Yea, I'm not sure Frankie will ever get down to one. He eats breakfast and dinner and that seems about enough for him.


----------



## wilfiboy (Sep 18, 2010)

I've no plans to drop to one and I don't think they'd let me xx


----------



## Tinman (Apr 23, 2013)

I'm still on 3!!
I need to drop to 2


----------



## RuthMill (Jun 30, 2012)

I will never drop to one. Lola is used to two and Nina is still on 3.


----------



## Tinman (Apr 23, 2013)

RuthMill said:


> I will never drop to one. Lola is used to two and Nina is still on 3.

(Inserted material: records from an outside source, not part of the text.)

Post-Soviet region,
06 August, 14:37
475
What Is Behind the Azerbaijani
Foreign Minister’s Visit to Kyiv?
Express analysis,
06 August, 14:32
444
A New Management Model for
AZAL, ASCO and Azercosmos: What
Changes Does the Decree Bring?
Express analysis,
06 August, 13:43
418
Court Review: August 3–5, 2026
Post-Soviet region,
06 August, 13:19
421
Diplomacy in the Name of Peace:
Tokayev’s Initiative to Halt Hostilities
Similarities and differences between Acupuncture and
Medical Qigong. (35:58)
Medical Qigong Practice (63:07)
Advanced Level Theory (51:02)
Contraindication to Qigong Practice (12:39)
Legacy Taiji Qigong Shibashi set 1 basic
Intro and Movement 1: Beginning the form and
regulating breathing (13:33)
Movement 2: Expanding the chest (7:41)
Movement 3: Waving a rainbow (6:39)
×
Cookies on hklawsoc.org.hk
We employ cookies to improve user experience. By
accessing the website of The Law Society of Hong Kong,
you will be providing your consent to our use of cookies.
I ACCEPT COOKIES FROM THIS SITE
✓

That's why we're still on 3 - I felt mean giving ruby lunch & leaving Ralph out


----------



## Cat 53 (Aug 26, 2012)

My two hEat morning and evening and Max has a chicken wing at lunch time. I remember a vet saying to me once that feeding them once a day makes it an awfully long time before they get another meal. Funny the things that stick in your head!


----------



## RuthMill (Jun 30, 2012)

Once per day is very long I think. Maybe I'm wrong, I never realised once per day was something people do.


----------



## Lexi&Beemer (May 5, 2013)

Couple this with the yellow bile thread. I give them two. My two would eat nonstop mind you so three didn't do much. But they also chew on bully sticks, Himalayan dog chew, treats in between too


Sent from my iPhone using Tapatalk 2


----------



## JasperBlack (Sep 1, 2012)

Jasper is on two meals a day! He would be starving on one meal a day. Steffi used to have one meal a day which suited her (but that's how my parents used to feed my childhood dogs.) 

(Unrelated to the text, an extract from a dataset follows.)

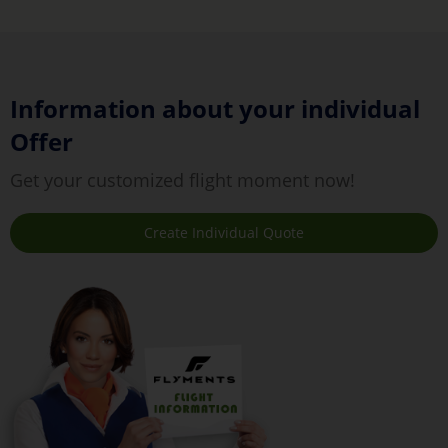
Information about your individual
Offer
Get your customized flight moment now!
Create Individual Quote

Sent from my iPhone using Tapatalk - now Free


----------



## JasperBlack (Sep 1, 2012)

Jasper's just over a year by the way!


Sent from my iPhone using Tapatalk - now Free


----------



## JasperBlack (Sep 1, 2012)

*year old! Sorry it is 3.49am x


Sent from my iPhone using Tapatalk - now Free


----------



## Tecstar (Apr 17, 2013)

Thanks all. I will carry on with 2 anyway because I think he needs them but it's good to know tha 1 meal doesn't seem to be a common option. 

Sent from my GT-I9100 using Tapatalk


----------